The BOXPLOT Procedure

Saving Summary Data with Outliers

In a schematic box plot, outlier values within a group are plotted as separate points beyond the whiskers of the box-and-whiskers plot. See the section Styles of Box Plots and the description of the BOXSTYLE= option for a complete description of schematic box plots.
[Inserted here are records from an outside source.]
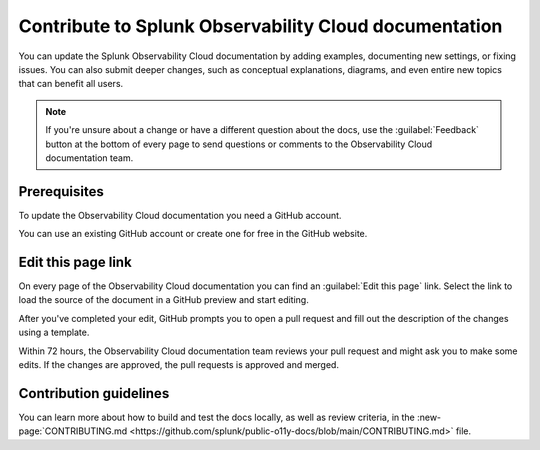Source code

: .. _contribute-docs:

*********************************************************************
Contribute to Splunk Observability Cloud documentation
*********************************************************************

.. meta::
   :description: Anyone can update the the Splunk Observability Cloud documentation by adding examples, documenting new settings, or fixing issues. Read on to learn how to edit the documentation.

You can update the Splunk Observability Cloud documentation by adding examples, documenting new settings, or fixing issues. You can also submit deeper changes, such as conceptual explanations, diagrams, and even entire new topics that can benefit all users.

.. raw:: html

   <div class="videoWrapper">
   <iframe width="560" height="315" src="https://www.youtube.com/embed/tsvWJwcv_BQ" title="YouTube video player" frameborder="0" allow="accelerometer; autoplay; clipboard-write; encrypted-media; gyroscope; picture-in-picture; web-share" allowfullscreen></iframe>
   </div>

.. note:: If you're unsure about a change or have a different question about the docs, use the :guilabel:`Feedback` button at the bottom of every page to send questions or comments to the Observability Cloud documentation team.

Prerequisites
==============================

To update the Observability Cloud documentation you need a GitHub account. 

You can use an existing GitHub account or create one for free in the GitHub website.

Edit this page link
==============================

On every page of the Observability Cloud documentation you can find an :guilabel:`Edit this page` link. Select the link to load the source of the document in a GitHub preview and start editing.

.. image:: /_images/edit-docs.png
   :width: 100%
   :alt: Location of the Edit this page link

After you've completed your edit, GitHub prompts you to open a pull request and fill out the description of the changes using a template. 

Within 72 hours, the Observability Cloud documentation team reviews your pull request and might ask you to make some edits. If the changes are approved, the pull requests is approved and merged.

Contribution guidelines
==============================

You can learn more about how to build and test the docs locally, as well as review criteria, in the :new-page:`CONTRIBUTING.md <https://github.com/splunk/public-o11y-docs/blob/main/CONTRIBUTING.md>` file.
The following statements use the BOXSTYLE= option to produce a schematic box plot of the data from the Turbine data set. The OUTBOX= option creates a summary data set named OilSchematic. The ODS GRAPHICS ON statement specified before the PROC BOXPLOT statement enables ODS Graphics, so the box plot is created using ODS Graphics instead of traditional graphics.

title 'Schematic Box Plot for Power Output';
ods graphics on;
proc boxplot data=Turbine;
   plot KWatts*Day / boxstyle = schematic
                     outbox   = OilSchematic;
run;

The schematic box plot is shown in Figure 26.4. Note the outliers plotted for several of the groups.

Figure 26.4: Schematic Box Plot of Power Output

Schematic Box Plot of Power Output


Whereas the Oilsum data set from the section Creating Box Plots from Summary Data contains a variable for each summary statistic and one observation per group, the OUTBOX= data set OilSchematic contains one observation for each summary statistic in each group. The _TYPE_ variable identifies the statistic and the _VALUE_ variable contains its value. In addition, the OilSchematic data set contains an observation recording each outlier value for each group. Figure 26.5 shows a partial listing of the OilSchematic data set.

Figure 26.5: The Summary Data Set OilSchematic

Schematic Box Plot for Power Output

Day _VAR_ _TYPE_ _VALUE_
05JUL KWatts N 20.00
05JUL KWatts MIN 3180.00
05JUL KWatts Q1 3340.00
05JUL KWatts MEAN 3487.40
05JUL KWatts MEDIAN 3490.00
05JUL KWatts Q3 3610.00
05JUL KWatts MAX 4050.00
05JUL KWatts STDDEV 220.26
05JUL KWatts HIWHISKR 3789.00
05JUL KWatts HIGH 4050.00
06JUL KWatts N 20.00
06JUL KWatts MIN 3179.00
06JUL KWatts Q1 3333.50
06JUL KWatts MEAN 3471.65
06JUL KWatts MEDIAN 3419.50
06JUL KWatts Q3 3605.00
06JUL KWatts MAX 3849.00
06JUL KWatts STDDEV 210.43
07JUL KWatts N 20.00
07JUL KWatts MIN 3304.00
07JUL KWatts Q1 3376.00
07JUL KWatts MEAN 3488.30
07JUL KWatts MEDIAN 3456.50
07JUL KWatts Q3 3604.50
07JUL KWatts MAX 3781.00
07JUL KWatts STDDEV 147.02
08JUL KWatts N 20.00
08JUL KWatts MIN 3045.00
08JUL KWatts Q1 3390.50
08JUL KWatts MEAN 3434.20
08JUL KWatts MEDIAN 3447.00
08JUL KWatts Q3 3550.00
08JUL KWatts MAX 3629.00
08JUL KWatts STDDEV 157.64
08JUL KWatts LOWHISKR 3309.00
08JUL KWatts LOW 3070.00
08JUL KWatts LOW 3045.00
11JUL KWatts N 20.00
11JUL KWatts MIN 2968.00
11JUL KWatts Q1 3321.00


Observations with the _TYPE_ variable values HIGH and LOW contain outlier values. If you want to use a summary data set to re-create a schematic box plot, you must create an OUTBOX= data set in order to save the outlier data.